Чарыев сделал ещё несколько попыток пройти, и везде его встречала всё та же пасть и внятно произнесённое: «Хаа…» Ну вот и славно. Вот и общение помаленьку налаживается. Можно приступать к составлению краткого разговорника. «Хаа — (местн.) пущать не велено».
— Мне бы хотелось пройти, — твёрдо сказал Чарыев, глядя в круглые неумные глаза перепончато-панцирного швейцара.
— Хаа… — тупо ответил тот.
Вот скотина! Чарыев отступил к туннельчику, прикинул расстояние — и побежал, наращивая скорость, как бы намереваясь проскочить по краю, вдоль стены. На первом курсе он неплохо играл в регби, потом решил зря не травмироваться и ушёл из команды. Но навыки остались. Цербер купился и бросился наперерез: крылья трещали, когти, взвизгивая, разъезжались на гладком полу. Чарыев резко сменил направление, сделал рывок — и почувствовал, что успевает. Но тут над головой зашипело, затрещало — и тварь шлёпнулась на пол прямо перед ним, ощеренная и растопырившаяся, как морской чёрт. Словно кто-то ухватил бездарного хавбека за шкирку и ткнул туда, где, по идее, надлежало встречать прорвавшегося форварда.
Чарыев, не растерявшись, повторил манёвр, и противник опять оказался не на высоте. Мелькнула когтистая со шпорой лапа — и Чарыев, не удержавшись от соблазна, рубнул её, пробегая, ребром ладони. Руку отсушил, но и лапа болезненно отдернулась.
Вылетел на середину зала (площади?), чуть не врезался в какой-то столбик, ухватился за него и поглядел, что делается сзади. Дракон с обиженным и ошарашенным видом сидел на своём скорпионьем хвосте и, поджимая ушибленную лапу, укоризненно глядел вслед. Вот дурак, дескать, здоровый, шуток не понимает.
«Ох, что-то я не то делаю, — в тревоге подумал Чарыев. — Что же всё-таки происходит? Ничего не могу понять».
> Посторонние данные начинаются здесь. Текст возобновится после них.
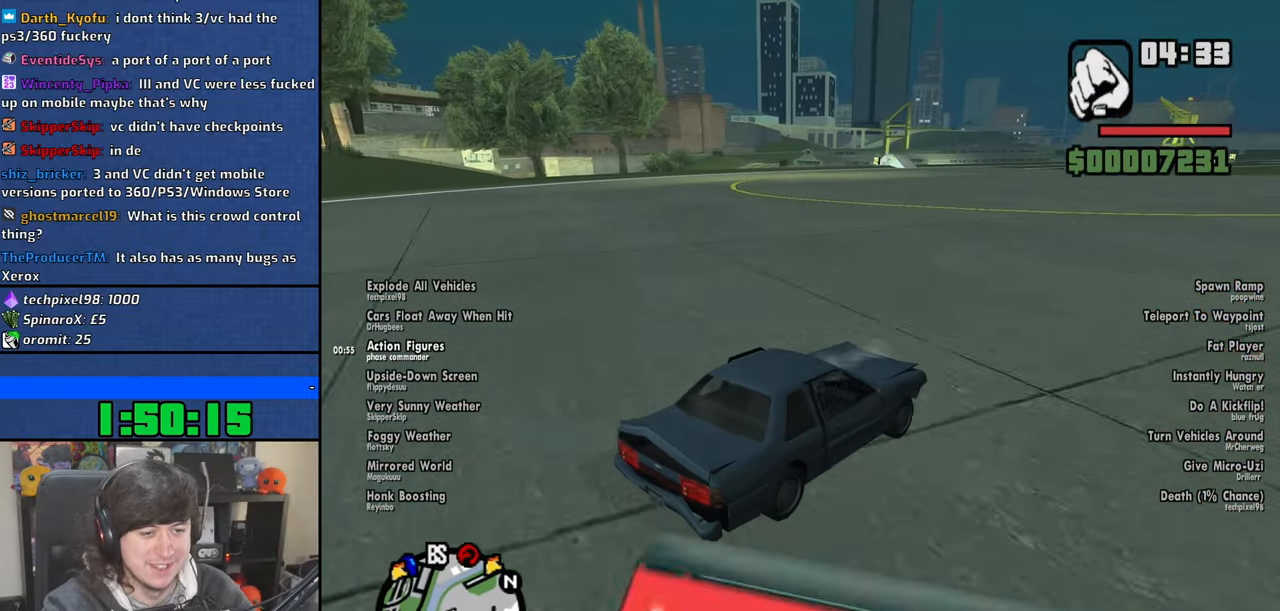
{"keys": ["w"], "mouse": [], "events": [[100, "6", "up"], [117, "6", "down"], [284, "6", "up"]]}
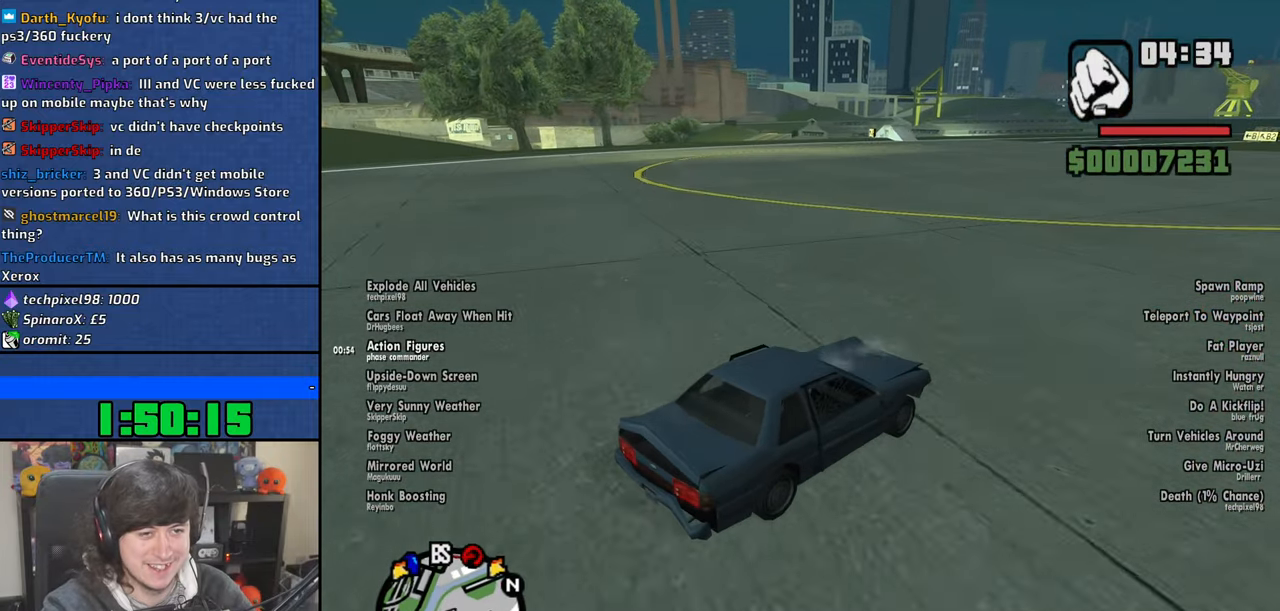
{"keys": ["a", "w"], "mouse": [], "events": [[484, "a", "down"]]}
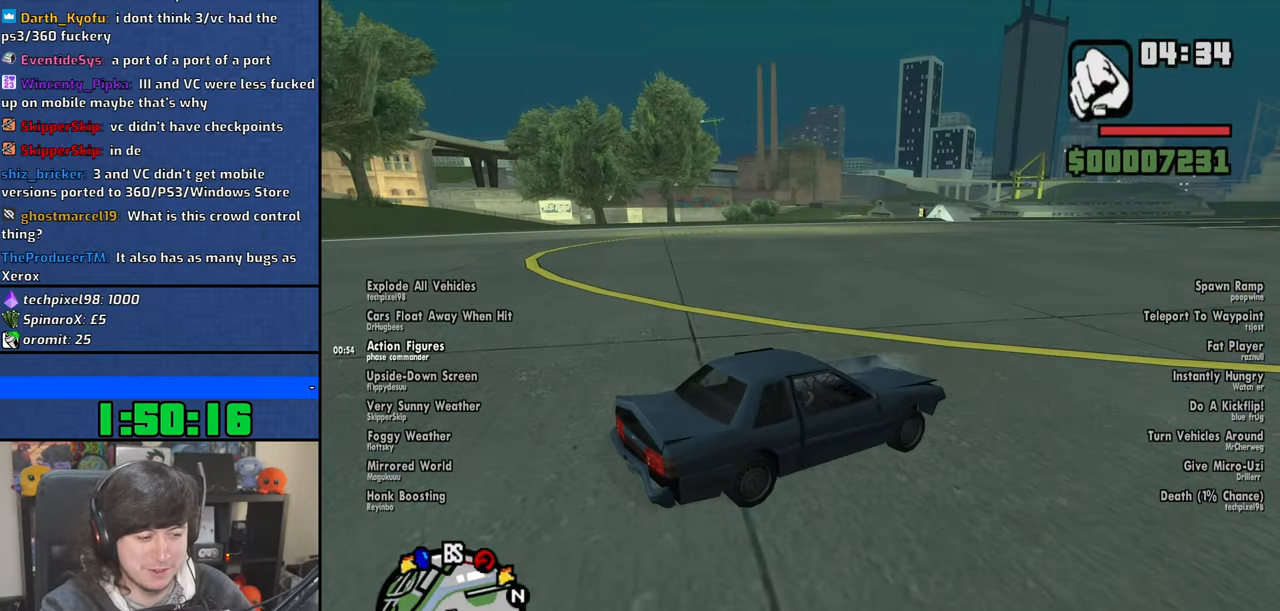
{"keys": ["w"], "mouse": [], "events": [[450, "a", "up"]]}
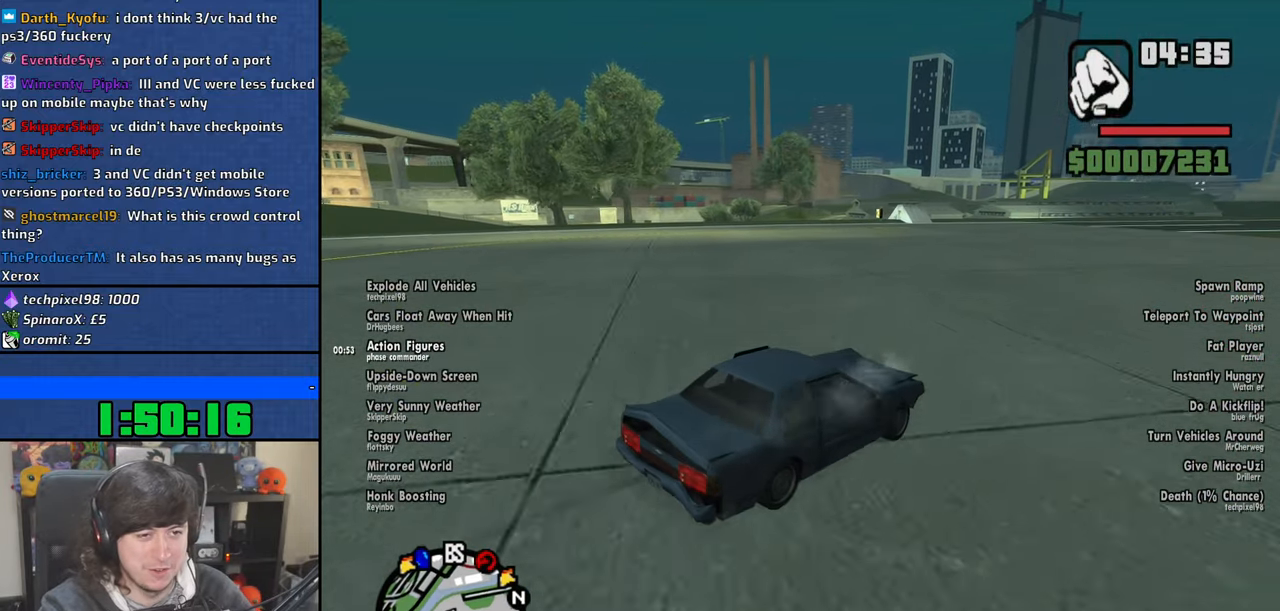
{"keys": ["w"], "mouse": [], "events": [[150, "a", "down"], [400, "a", "up"]]}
Дракон никак не стыковался с предыдущими событиями. Не вписывался он в них. Спасли, обсушили, поприветствовали с экранчика, указали выход — всё пока ясно, одно вытекает из другого, противоречий не наблюдается. И вдруг дракон! Нелепость какая-то. Почему, к примеру, он начал бросаться на Чарыева и почему не бросается теперь? Только ли потому, что получил по лапе?
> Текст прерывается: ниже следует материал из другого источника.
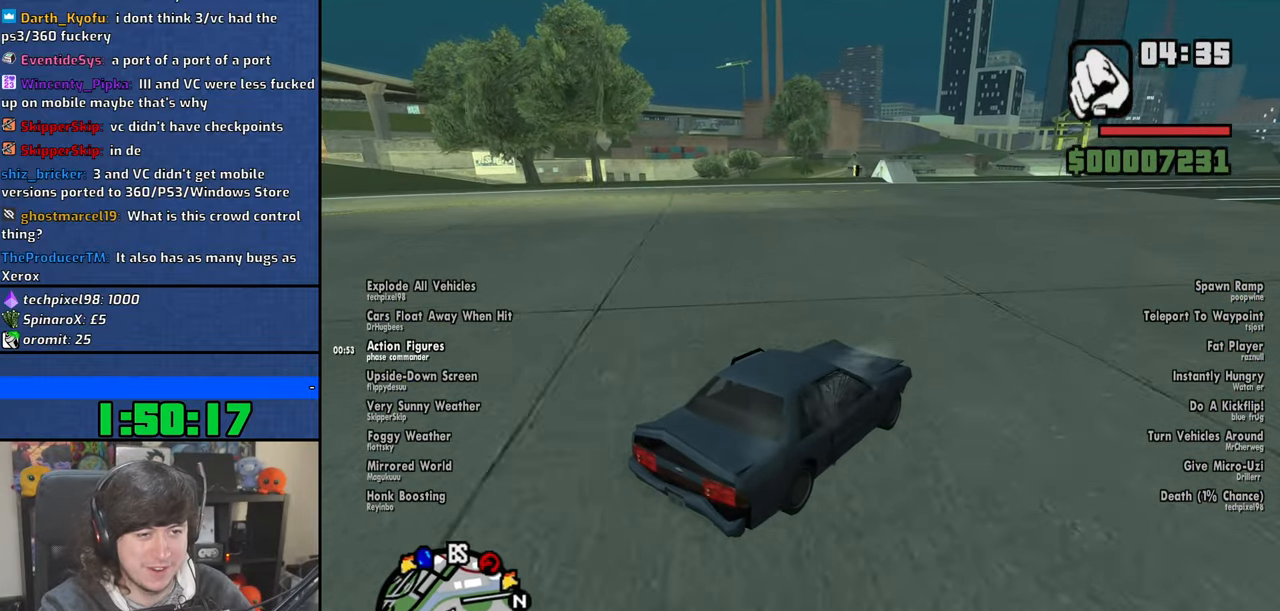
{"keys": ["w"], "mouse": [], "events": [[17, "a", "down"], [467, "a", "up"]]}
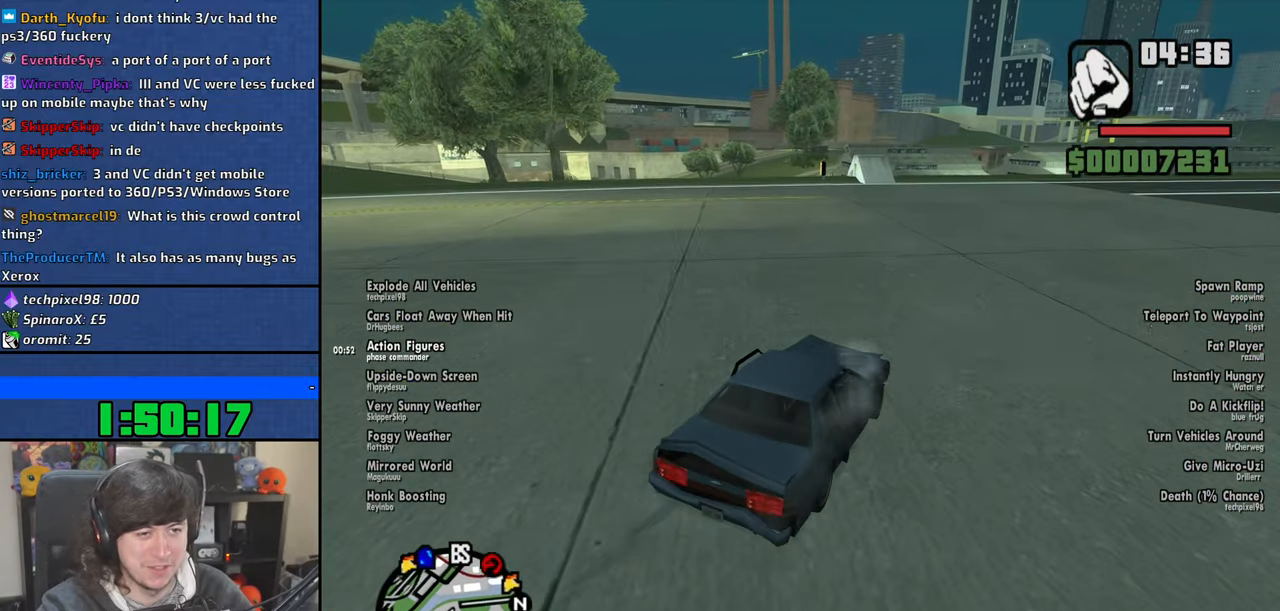
{"keys": ["w"], "mouse": [], "events": [[134, "a", "down"], [267, "a", "up"]]}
Дракон демонстративно повернулся к Чарыеву гребенчатой спиной и уставился в дыру туннельчика, складывая многочисленные перепонки. Уникальная безвкусица! Может, за уникальность и держат?
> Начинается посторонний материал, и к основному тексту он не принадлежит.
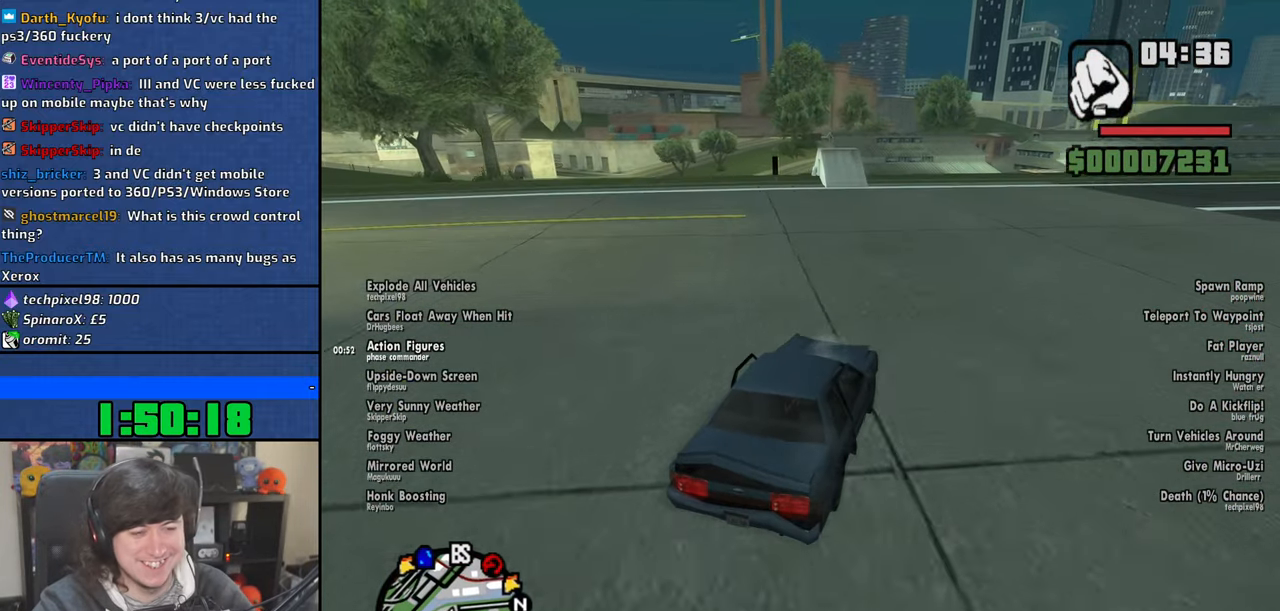
{"keys": ["a", "w"], "mouse": [], "events": [[134, "a", "down"], [350, "w", "up"], [484, "w", "down"]]}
А вот не от этого ли столбика отгонял его дракон? Любопытный столбик. Во-первых, единственный в зале, а во-вторых, установлен точно по центру… Значит, имеется столбик круглого сечения, приблизительно метровой высоты, диаметром сантиметров восемнадцать — восемнадцать с половиной… Что ещё? Представляет монолит с полом, сделан из того же материала. Требуется узнать: на кой чёрт его нужно охранять и от кого?
В этот момент круглый срез столбика мигнул, точнее — на секунду изменил цвет. Чарыев поднял брови — на столбике лежал кусок сахара. Или что-то очень на него похожее. Так, может быть, дракон защищал свою кормушку? Миску? Чарыев взял хрупкий белый брусочек, осмотрел, осторожно понюхал. Лизнуть? Ни в коем случае! Хорошо, если несъедобно. А вот если съедобно… Дышат-то они, несомненно, кислородом, но кто знает, что у них за обмен веществ.
Дракон по-прежнему обижался. Ну да бог с ним… Чарыев спрятал «сахар» и зашагал в сторону, противоположную той, откуда вышел. Зашагал! Сильно сказано — зашагал! Он сделал ровно три шага, после чего подпрыгнул, получив по босым пяткам несильный, но чувствительный удар тока. Или ожог наподобие крапивного.
Одновременно с этой откровенно враждебной акцией жёлтый пол зала ожил. Оставаясь неподвижным, он как бы распался на шестиугольники — каждый своего цвета — и яростно замигал. После десятка высоких нелепых прыжков Чарыев эмпирическим путём установил, что оранжевые и зелёные шестиугольники «кусаются», жёлтые — нет. Тут уж он запрыгал осмысленно, с жёлтого на жёлтый, который, впрочем, через секунду становился зелёным или оранжевым. Чарыев успел отметить, что всё это происходит в какой-то хитрой последовательности, что, перепрыгивая, он неровно движется в определённом направлении. Иными словами, ведут. Вернее, гонят.